Having had such a run of good recipes thanks to my dalliance with The Vegan Boulangerie, this week I've been carrying on on my baking tip. 

My most recent foray into pastures new and floury was this attempt at Cornish saffron cake.  

My knowledge of Cornish food before this cake experiment was rather limited to new-tax-raiser and political-storm-generator, the pasty. Turns out the Cornish like their saffrony goodies as well as their stuff in pastry - the internet informs me that they also have a history of saffron buns, pleasingly referred to as "tea treat buns". How could you not love anything with such a sweet name?

And learning I am - thanks to this recipe, I've now made a cake that rises with yeast, rather than with egg substitute. The texture doesn't seem to be affected noticeably, although the rise I hoped to get from the cake based on my recent bread experiences didn't occur - rather than blossoming to double its size, the mixture maybe grew by a quarter. 

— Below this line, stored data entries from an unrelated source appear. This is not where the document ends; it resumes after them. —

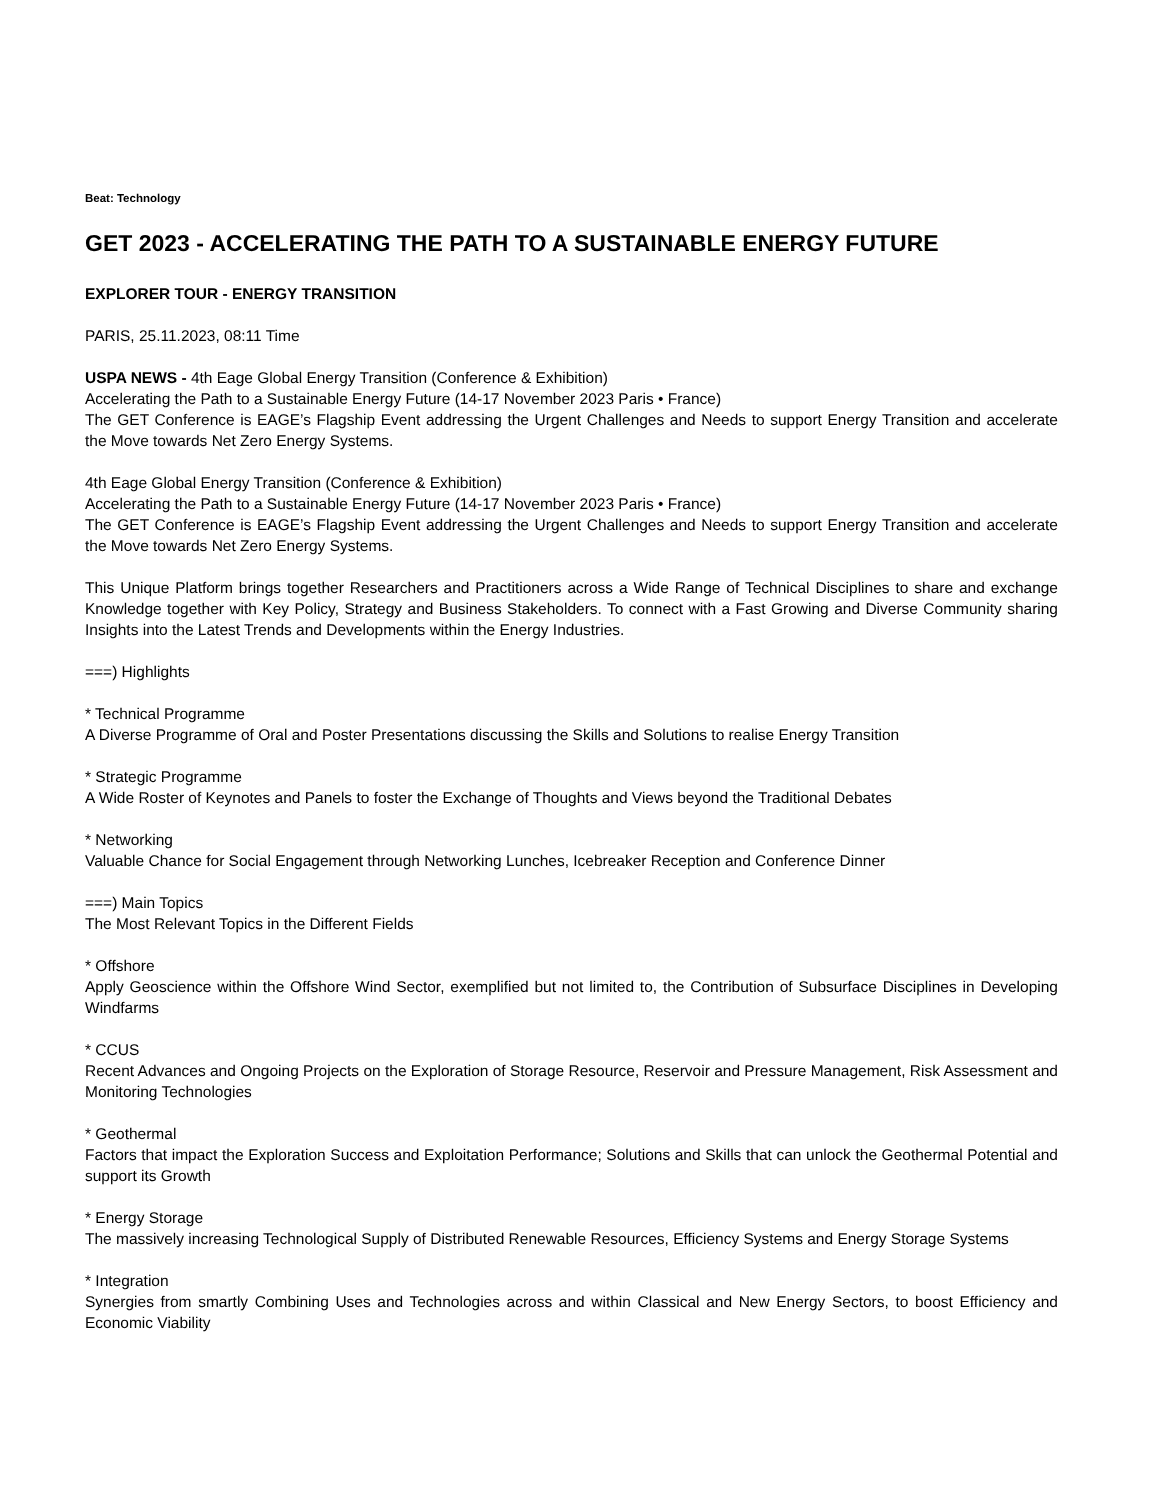Beat: Technology
GET 2023 - ACCELERATING THE PATH TO A SUSTAINABLE ENERGY FUTURE
EXPLORER TOUR - ENERGY TRANSITION
PARIS, 25.11.2023, 08:11 Time
USPA NEWS - 4th Eage Global Energy Transition (Conference & Exhibition)
Accelerating the Path to a Sustainable Energy Future (14-17 November 2023 Paris • France)
The GET Conference is EAGE’s Flagship Event addressing the Urgent Challenges and Needs to support Energy Transition and accelerate the Move towards Net Zero Energy Systems.
4th Eage Global Energy Transition (Conference & Exhibition)
Accelerating the Path to a Sustainable Energy Future (14-17 November 2023 Paris • France)
The GET Conference is EAGE’s Flagship Event addressing the Urgent Challenges and Needs to support Energy Transition and accelerate the Move towards Net Zero Energy Systems.
This Unique Platform brings together Researchers and Practitioners across a Wide Range of Technical Disciplines to share and exchange Knowledge together with Key Policy, Strategy and Business Stakeholders. To connect with a Fast Growing and Diverse Community sharing Insights into the Latest Trends and Developments within the Energy Industries.
===) Highlights
* Technical Programme
A Diverse Programme of Oral and Poster Presentations discussing the Skills and Solutions to realise Energy Transition
* Strategic Programme
A Wide Roster of Keynotes and Panels to foster the Exchange of Thoughts and Views beyond the Traditional Debates
* Networking
Valuable Chance for Social Engagement through Networking Lunches, Icebreaker Reception and Conference Dinner
===) Main Topics
The Most Relevant Topics in the Different Fields
* Offshore
Apply Geoscience within the Offshore Wind Sector, exemplified but not limited to, the Contribution of Subsurface Disciplines in Developing Windfarms
* CCUS
Recent Advances and Ongoing Projects on the Exploration of Storage Resource, Reservoir and Pressure Management, Risk Assessment and Monitoring Technologies
* Geothermal
Factors that impact the Exploration Success and Exploitation Performance; Solutions and Skills that can unlock the Geothermal Potential and support its Growth
* Energy Storage
The massively increasing Technological Supply of Distributed Renewable Resources, Efficiency Systems and Energy Storage Systems
* Integration
Synergies from smartly Combining Uses and Technologies across and within Classical and New Energy Sectors, to boost Efficiency and Economic Viability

The downside of using yeast is that it means you have to wait an extra long time for your cake to come out of the oven. Patience may be a virtue, but anything that stands between me and a slice of cake has got to have a damn good reason.

So, ladies and gentlemen, I present to you my attempt at a vegan Cornish saffron cake - proof that the best (or at least the tastiest) come to those who wait.